What Action Could I Face From Being Wound up?
Any personal guarantees are likely to be called in by lenders. Further, depending on the outcome of the Official Receiver’s investigation you may be disqualified from acting as a director, potentially for up to 15 years under Company Director Disqualification Act, 1986 – LEGISLATION “Company Directors Disqualification Act 1986” .
You may have personal liability for debts if you have wrongfully traded while or if you are found to have favoured one creditor over another, while the business was insolvent. There will also be close inspection of the directors’ loan account to see if money has been taken out of the business and if this is the case, it will need to be repaid or again, personal liability could arise. Fraudulent trading is the most severe offence and for this large fines or even jail could be imposed.

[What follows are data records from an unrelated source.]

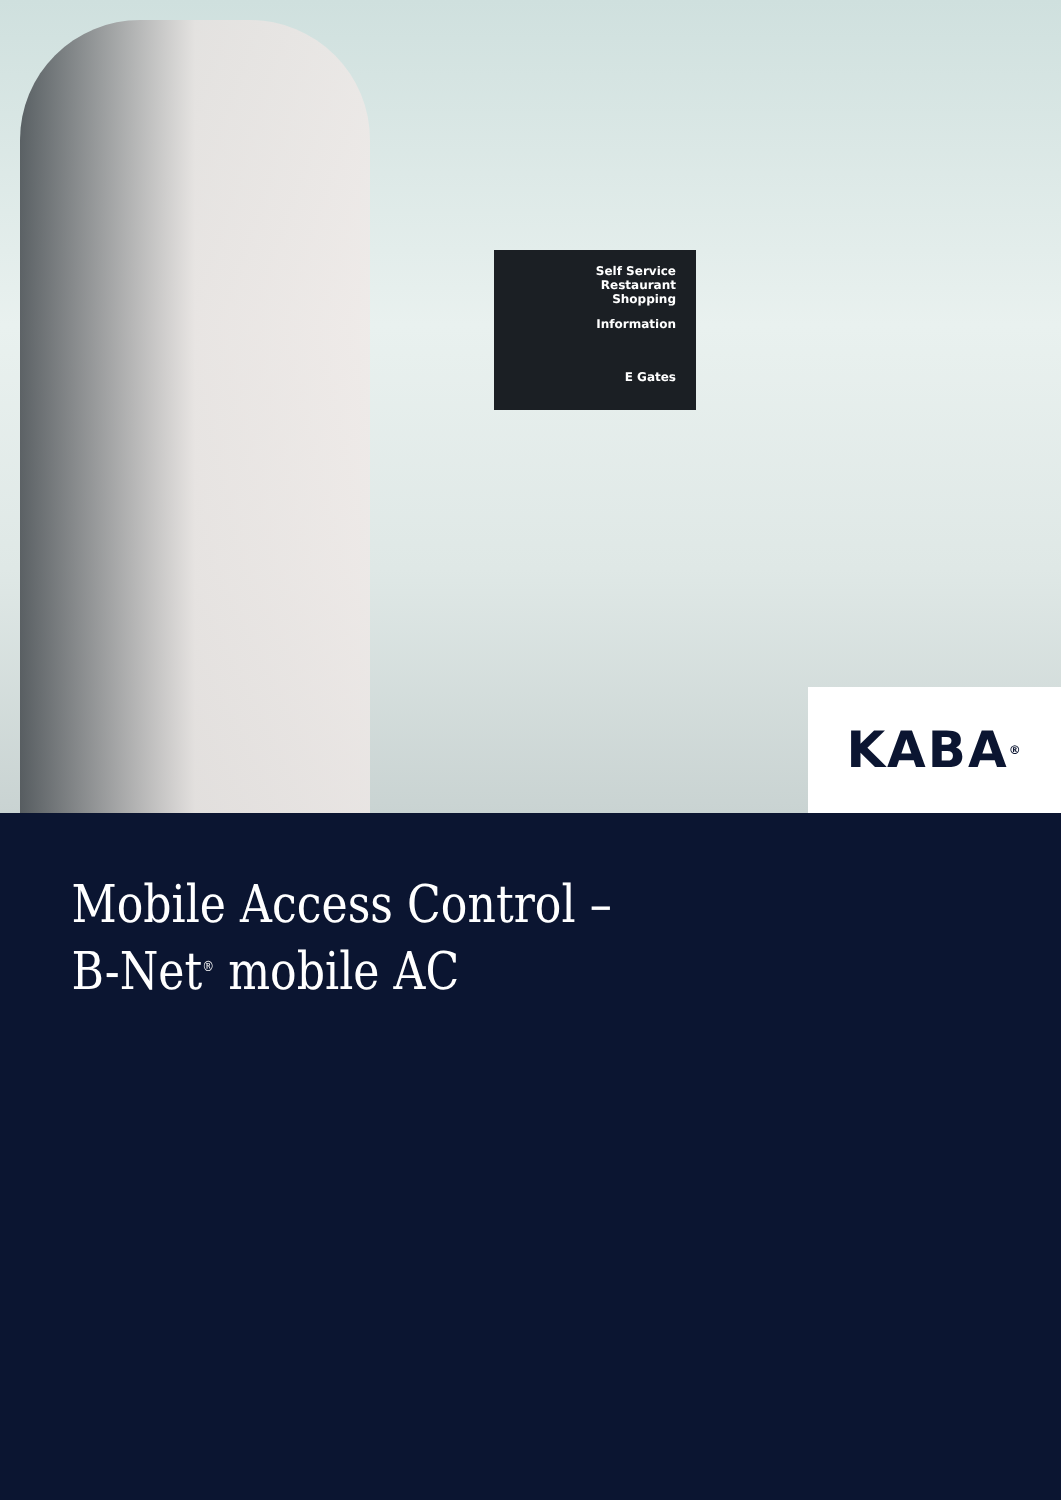Self Service Restaurant
Shopping
Information
E Gates
KABA<sup>®</sup>
Mobile Access Control –
B-Net<sup>®</sup> mobile AC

How can I Avoid my Company Being Wound up?
If you believe a creditor is about to take winding up action do not delay or attempt to manage the problem yourself. A licenced insolvency practitioner will have the experience and expertise to deal with this extremely serious situation. They may be able to negotiate with creditors on your behalf and this includes with HMRC. They will have contacts with specialist solicitors if you need representation and they will seek to minimise the damage that can result from winding up.
There are times when a business has no option other than to close. However, you should also be aware that there will be a better outcome for directors if you enter Creditors’ Voluntary Liquidation even though this will not be possible once winding up proceedings are underway.
Overall, the message has to be when it comes to compulsory winding up, speed is of the essence so seek help at the earliest opportunity.